● **Goal**: Format the lines below as a Markdown table with the columns Row and Line, numbering each row and omitting any blank lines.

'''

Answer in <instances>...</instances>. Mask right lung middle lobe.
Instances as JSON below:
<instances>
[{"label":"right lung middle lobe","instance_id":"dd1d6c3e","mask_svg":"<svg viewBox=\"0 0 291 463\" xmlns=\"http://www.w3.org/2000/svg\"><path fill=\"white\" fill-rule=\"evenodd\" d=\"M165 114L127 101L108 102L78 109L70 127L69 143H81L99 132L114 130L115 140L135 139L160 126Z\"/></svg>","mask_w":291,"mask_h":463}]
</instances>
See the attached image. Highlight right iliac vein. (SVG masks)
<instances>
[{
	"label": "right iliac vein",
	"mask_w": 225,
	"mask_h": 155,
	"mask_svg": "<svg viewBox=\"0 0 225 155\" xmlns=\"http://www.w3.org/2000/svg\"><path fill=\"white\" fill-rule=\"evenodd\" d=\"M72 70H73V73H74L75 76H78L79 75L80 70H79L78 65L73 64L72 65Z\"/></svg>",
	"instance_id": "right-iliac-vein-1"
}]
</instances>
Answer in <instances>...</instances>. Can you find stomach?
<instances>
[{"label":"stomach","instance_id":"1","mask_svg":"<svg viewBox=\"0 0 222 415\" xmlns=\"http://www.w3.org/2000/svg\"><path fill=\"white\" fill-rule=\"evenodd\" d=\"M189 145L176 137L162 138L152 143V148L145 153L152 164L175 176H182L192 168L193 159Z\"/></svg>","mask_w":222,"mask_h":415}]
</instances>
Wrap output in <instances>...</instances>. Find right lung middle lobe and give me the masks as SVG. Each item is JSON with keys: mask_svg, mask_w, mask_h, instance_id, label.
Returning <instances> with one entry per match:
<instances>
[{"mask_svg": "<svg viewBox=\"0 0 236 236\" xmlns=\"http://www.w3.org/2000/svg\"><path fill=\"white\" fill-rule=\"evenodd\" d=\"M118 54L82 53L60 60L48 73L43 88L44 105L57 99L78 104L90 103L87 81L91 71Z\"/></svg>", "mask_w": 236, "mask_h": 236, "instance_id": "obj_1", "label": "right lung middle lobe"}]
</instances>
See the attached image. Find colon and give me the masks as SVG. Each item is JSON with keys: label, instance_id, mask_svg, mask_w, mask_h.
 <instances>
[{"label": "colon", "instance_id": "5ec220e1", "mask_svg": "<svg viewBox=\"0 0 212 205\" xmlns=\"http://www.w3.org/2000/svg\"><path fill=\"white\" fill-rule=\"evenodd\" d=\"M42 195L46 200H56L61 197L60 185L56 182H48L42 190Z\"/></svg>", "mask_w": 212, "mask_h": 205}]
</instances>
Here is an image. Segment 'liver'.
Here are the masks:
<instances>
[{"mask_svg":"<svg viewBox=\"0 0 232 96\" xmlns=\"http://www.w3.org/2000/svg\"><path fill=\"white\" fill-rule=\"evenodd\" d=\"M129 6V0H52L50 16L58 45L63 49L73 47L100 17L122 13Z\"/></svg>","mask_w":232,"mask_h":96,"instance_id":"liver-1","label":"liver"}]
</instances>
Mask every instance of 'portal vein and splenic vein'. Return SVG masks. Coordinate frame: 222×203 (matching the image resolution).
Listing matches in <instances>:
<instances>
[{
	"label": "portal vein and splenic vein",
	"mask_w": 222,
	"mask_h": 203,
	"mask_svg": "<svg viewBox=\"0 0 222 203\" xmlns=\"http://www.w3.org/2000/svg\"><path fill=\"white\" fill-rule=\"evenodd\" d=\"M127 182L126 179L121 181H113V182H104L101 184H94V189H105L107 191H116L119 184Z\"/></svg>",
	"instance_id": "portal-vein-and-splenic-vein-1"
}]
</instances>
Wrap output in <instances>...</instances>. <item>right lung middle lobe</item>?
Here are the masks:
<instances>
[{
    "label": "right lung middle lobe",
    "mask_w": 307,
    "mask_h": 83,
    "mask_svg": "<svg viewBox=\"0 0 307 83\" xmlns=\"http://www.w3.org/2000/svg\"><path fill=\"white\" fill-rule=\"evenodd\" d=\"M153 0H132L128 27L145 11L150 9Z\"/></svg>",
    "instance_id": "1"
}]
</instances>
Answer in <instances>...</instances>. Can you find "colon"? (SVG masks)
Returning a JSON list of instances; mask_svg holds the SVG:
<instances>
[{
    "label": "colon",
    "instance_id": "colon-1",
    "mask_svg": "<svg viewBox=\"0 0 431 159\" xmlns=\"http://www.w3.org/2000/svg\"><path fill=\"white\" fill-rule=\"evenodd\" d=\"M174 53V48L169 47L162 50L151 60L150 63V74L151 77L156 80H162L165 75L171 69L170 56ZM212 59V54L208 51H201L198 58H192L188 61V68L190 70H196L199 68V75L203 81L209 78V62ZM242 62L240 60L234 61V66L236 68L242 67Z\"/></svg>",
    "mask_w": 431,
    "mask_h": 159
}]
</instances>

'''

● **Problem solution**:
| Row | Line |
|---|---|
| 1 | Answer in <instances>...</instances>. Mask right lung middle lobe. |
| 2 | Instances as JSON below: |
| 3 | <instances> |
| 4 | [{"label":"right lung middle lobe","instance_id":"dd1d6c3e","mask_svg":"<svg viewBox=\"0 0 291 463\" xmlns=\"http://www.w3.org/2000/svg\"><path fill=\"white\" fill-rule=\"evenodd\" d=\"M165 114L127 101L108 102L78 109L70 127L69 143H81L99 132L114 130L115 140L135 139L160 126Z\"/></svg>","mask_w":291,"mask_h":463}] |
| 5 | </instances> |
| 6 | See the attached image. Highlight right iliac vein. (SVG masks) |
| 7 | <instances> |
| 8 | [{ |
| 9 | 	"label": "right iliac vein", |
| 10 | 	"mask_w": 225, |
| 11 | 	"mask_h": 155, |
| 12 | 	"mask_svg": "<svg viewBox=\"0 0 225 155\" xmlns=\"http://www.w3.org/2000/svg\"><path fill=\"white\" fill-rule=\"evenodd\" d=\"M72 70H73V73H74L75 76H78L79 75L80 70H79L78 65L73 64L72 65Z\"/></svg>", |
| 13 | 	"instance_id": "right-iliac-vein-1" |
| 14 | }] |
| 15 | </instances> |
| 16 | Answer in <instances>...</instances>. Can you find stomach? |
| 17 | <instances> |
| 18 | [{"label":"stomach","instance_id":"1","mask_svg":"<svg viewBox=\"0 0 222 415\" xmlns=\"http://www.w3.org/2000/svg\"><path fill=\"white\" fill-rule=\"evenodd\" d=\"M189 145L176 137L162 138L152 143V148L145 153L152 164L175 176H182L192 168L193 159Z\"/></svg>","mask_w":222,"mask_h":415}] |
| 19 | </instances> |
| 20 | Wrap output in <instances>...</instances>. Find right lung middle lobe and give me the masks as SVG. Each item is JSON with keys: mask_svg, mask_w, mask_h, instance_id, label. |
| 21 | Returning <instances> with one entry per match: |
| 22 | <instances> |
| 23 | [{"mask_svg": "<svg viewBox=\"0 0 236 236\" xmlns=\"http://www.w3.org/2000/svg\"><path fill=\"white\" fill-rule=\"evenodd\" d=\"M118 54L82 53L60 60L48 73L43 88L44 105L57 99L78 104L90 103L87 81L91 71Z\"/></svg>", "mask_w": 236, "mask_h": 236, "instance_id": "obj_1", "label": "right lung middle lobe"}] |
| 24 | </instances> |
| 25 | See the attached image. Find colon and give me the masks as SVG. Each item is JSON with keys: label, instance_id, mask_svg, mask_w, mask_h. |
| 26 |  <instances> |
| 27 | [{"label": "colon", "instance_id": "5ec220e1", "mask_svg": "<svg viewBox=\"0 0 212 205\" xmlns=\"http://www.w3.org/2000/svg\"><path fill=\"white\" fill-rule=\"evenodd\" d=\"M42 195L46 200H56L61 197L60 185L56 182H48L42 190Z\"/></svg>", "mask_w": 212, "mask_h": 205}] |
| 28 | </instances> |
| 29 | Here is an image. Segment 'liver'. |
| 30 | Here are the masks: |
| 31 | <instances> |
| 32 | [{"mask_svg":"<svg viewBox=\"0 0 232 96\" xmlns=\"http://www.w3.org/2000/svg\"><path fill=\"white\" fill-rule=\"evenodd\" d=\"M129 6V0H52L50 16L58 45L63 49L73 47L100 17L122 13Z\"/></svg>","mask_w":232,"mask_h":96,"instance_id":"liver-1","label":"liver"}] |
| 33 | </instances> |
| 34 | Mask every instance of 'portal vein and splenic vein'. Return SVG masks. Coordinate frame: 222×203 (matching the image resolution). |
| 35 | Listing matches in <instances>: |
| 36 | <instances> |
| 37 | [{ |
| 38 | 	"label": "portal vein and splenic vein", |
| 39 | 	"mask_w": 222, |
| 40 | 	"mask_h": 203, |
| 41 | 	"mask_svg": "<svg viewBox=\"0 0 222 203\" xmlns=\"http://www.w3.org/2000/svg\"><path fill=\"white\" fill-rule=\"evenodd\" d=\"M127 182L126 179L121 181H113V182H104L101 184H94V189H105L107 191H116L119 184Z\"/></svg>", |
| 42 | 	"instance_id": "portal-vein-and-splenic-vein-1" |
| 43 | }] |
| 44 | </instances> |
| 45 | Wrap output in <instances>...</instances>. <item>right lung middle lobe</item>? |
| 46 | Here are the masks: |
| 47 | <instances> |
| 48 | [{ |
| 49 |     "label": "right lung middle lobe", |
| 50 |     "mask_w": 307, |
| 51 |     "mask_h": 83, |
| 52 |     "mask_svg": "<svg viewBox=\"0 0 307 83\" xmlns=\"http://www.w3.org/2000/svg\"><path fill=\"white\" fill-rule=\"evenodd\" d=\"M153 0H132L128 27L145 11L150 9Z\"/></svg>", |
| 53 |     "instance_id": "1" |
| 54 | }] |
| 55 | </instances> |
| 56 | Answer in <instances>...</instances>. Can you find "colon"? (SVG masks) |
| 57 | Returning a JSON list of instances; mask_svg holds the SVG: |
| 58 | <instances> |
| 59 | [{ |
| 60 |     "label": "colon", |
| 61 |     "instance_id": "colon-1", |
| 62 |     "mask_svg": "<svg viewBox=\"0 0 431 159\" xmlns=\"http://www.w3.org/2000/svg\"><path fill=\"white\" fill-rule=\"evenodd\" d=\"M174 53V48L169 47L162 50L151 60L150 63V74L151 77L156 80H162L165 75L171 69L170 56ZM212 59V54L208 51H201L198 58H192L188 61V68L190 70H196L199 68V75L203 81L209 78V62ZM242 62L240 60L234 61V66L236 68L242 67Z\"/></svg>", |
| 63 |     "mask_w": 431, |
| 64 |     "mask_h": 159 |
| 65 | }] |
| 66 | </instances> |